Mary Pickford (given name: Gladys Louise Smith) was born Toronto, Canada on April 8, 1892, the oldest of three children, to John and Charlotte Smith. When Mary was about seven years old, her father passed away. In order to make ends meet, Mary’s mother began taking in boarders for income. One of her first boarders was a theatrical stage manager. He immediately saw something in little Mary and was able to have her cast in two plays.
Soon, acting became a family business. Mary, her mother, and her siblings traveled around taking parts wherever they could get them. Mary was growing frustrated.

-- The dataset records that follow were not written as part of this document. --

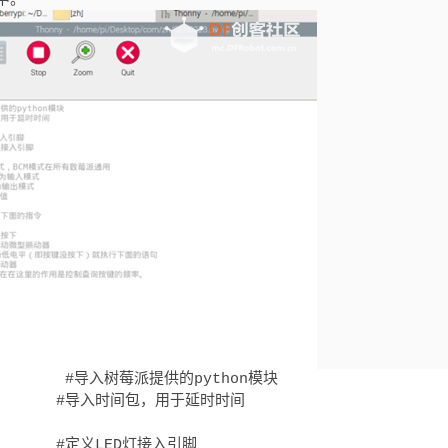
           #导入树莓派提供的python模块

           #导入时间包，用于延时时间

         #定义LED灯接入引脚
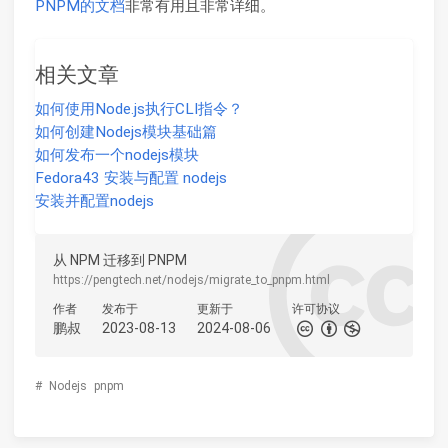
PNPM的文档
非常有用且非常详细。
相关文章
如何使用Node.js执行CLI指令？
如何创建Nodejs模块基础篇
如何发布一个nodejs模块
Fedora43 安装与配置 nodejs
安装并配置nodejs
从 NPM 迁移到 PNPM
https://pengtech.net/nodejs/migrate_to_pnpm.html
作者
发布于
更新于
许可协议
鹏叔
2023-08-13
2024-08-06
#
Nodejs
pnpm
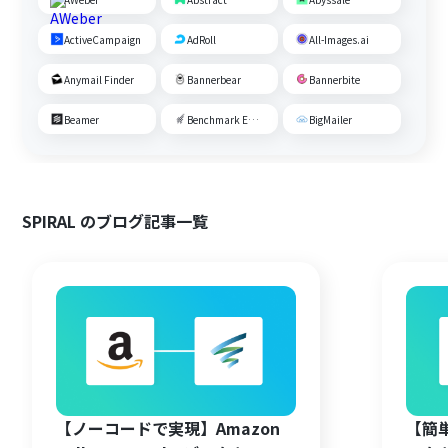
ActiveCampaign
AdRoll
All-Images.ai
Anymail Finder
Bannerbear
Bannerbite
Beamer
Benchmark Email
BigMailer
SPIRAL のブログ記事一覧
【ノーコードで実現】Amazon
【簡単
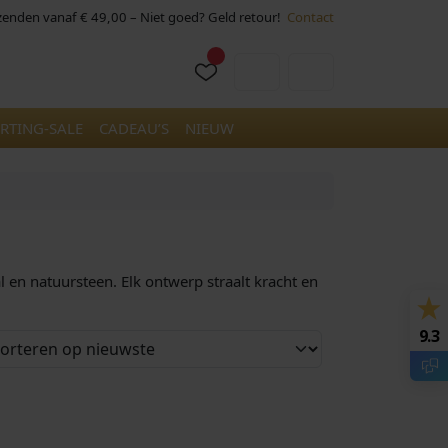
rzenden vanaf € 49,00 – Niet goed? Geld retour!
Contact
Cart
Account
RTING-SALE
CADEAU’S
NIEUW
l en natuursteen. Elk ontwerp straalt kracht en
9.3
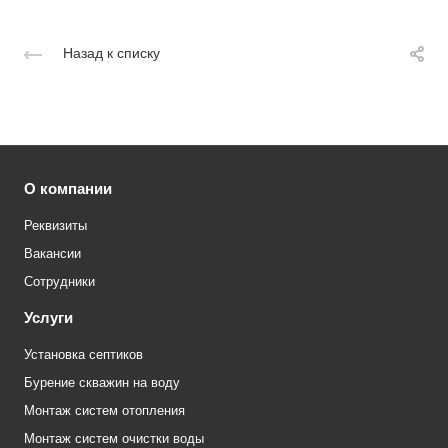
Назад к списку
О компании
Реквизиты
Вакансии
Сотрудники
Услуги
Установка септиков
Бурение скважин на воду
Монтаж систем отопления
Монтаж систем очистки воды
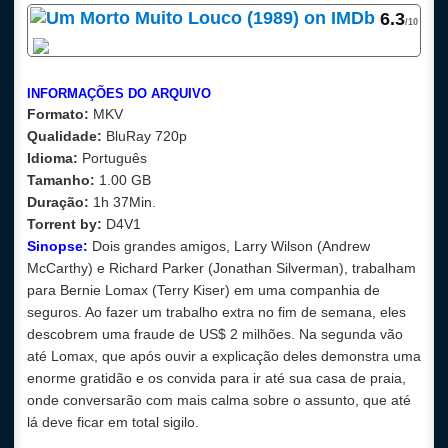
6.3
/10
INFORMAÇÕES DO ARQUIVO
Formato:
MKV
Qualidade:
BluRay 720p
Idioma:
Português
Tamanho:
1.00 GB
Duração:
1h 37Min.
Torrent by:
D4V1
Sinopse:
Dois grandes amigos, Larry Wilson (Andrew
McCarthy) e Richard Parker (Jonathan Silverman), trabalham
para Bernie Lomax (Terry Kiser) em uma companhia de
seguros. Ao fazer um trabalho extra no fim de semana, eles
descobrem uma fraude de US$ 2 milhões. Na segunda vão
até Lomax, que após ouvir a explicação deles demonstra uma
enorme gratidão e os convida para ir até sua casa de praia,
onde conversarão com mais calma sobre o assunto, que até
lá deve ficar em total sigilo.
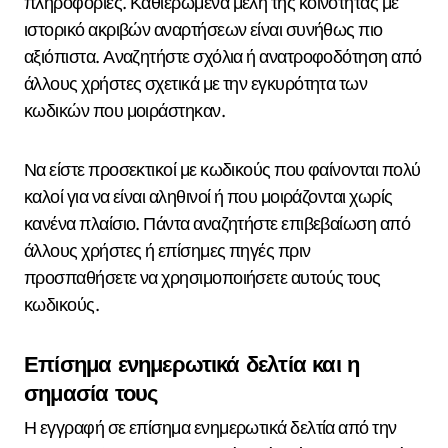
πληροφορίες. Καθιερωμένα μέλη της κοινότητας με
ιστορικό ακριβών αναρτήσεων είναι συνήθως πιο
αξιόπιστα. Αναζητήστε σχόλια ή ανατροφοδότηση από
άλλους χρήστες σχετικά με την εγκυρότητα των
κωδικών που μοιράστηκαν.
Να είστε προσεκτικοί με κωδικούς που φαίνονται πολύ
καλοί για να είναι αληθινοί ή που μοιράζονται χωρίς
κανένα πλαίσιο. Πάντα αναζητήστε επιβεβαίωση από
άλλους χρήστες ή επίσημες πηγές πριν
προσπαθήσετε να χρησιμοποιήσετε αυτούς τους
κωδικούς.
Επίσημα ενημερωτικά δελτία και η
σημασία τους
Η εγγραφή σε επίσημα ενημερωτικά δελτία από την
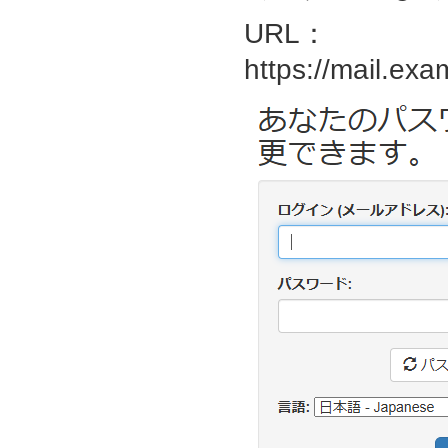
URL：
https://mail.exa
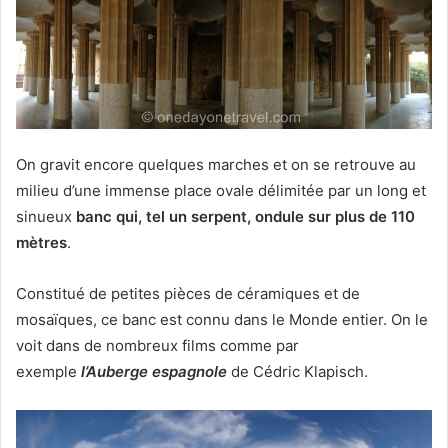
On gravit encore quelques marches et on se retrouve au
milieu d’une immense place ovale délimitée par un long et
sinueux
banc qui, tel un serpent, ondule sur plus de 110
mètres
.
Constitué de petites pièces de céramiques et de
mosaïques, ce banc est connu dans le Monde entier. On le
voit dans de nombreux films comme par
exemple
l’Auberge espagnole
de Cédric Klapisch.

She decided that if she did not land a big role soon, she was going to quit acting for good. Not long after this declaration, Mary earned a role in the Broadway play, The Warrens of Virginia. It was in this play that Mary met Cecil B. deMille, another actor (and future famed director). After the play’s run was over, Mary was out of work again. She screen tested for a film, but was not chosen. However the director, D.W. Griffith, was taken with her and encouraged her to try out for more films. Because of this push, she was eventually cast in 51 films in 1909 alone!
Her career soared and she went on to form the independent film production company United Artists with D.W. Griffith, Charlie Chaplin, and Douglas Fairbanks. Mary went on to be a producer as well as win an Academy Award for Best Actress in 1929.
Mary broke down barriers in an industry which still, to this day, is very much male-oriented. But kudos to Mary–aka, “The Girl With the Curls”–and the other women who are determined to follow their dreams and get more women on screen!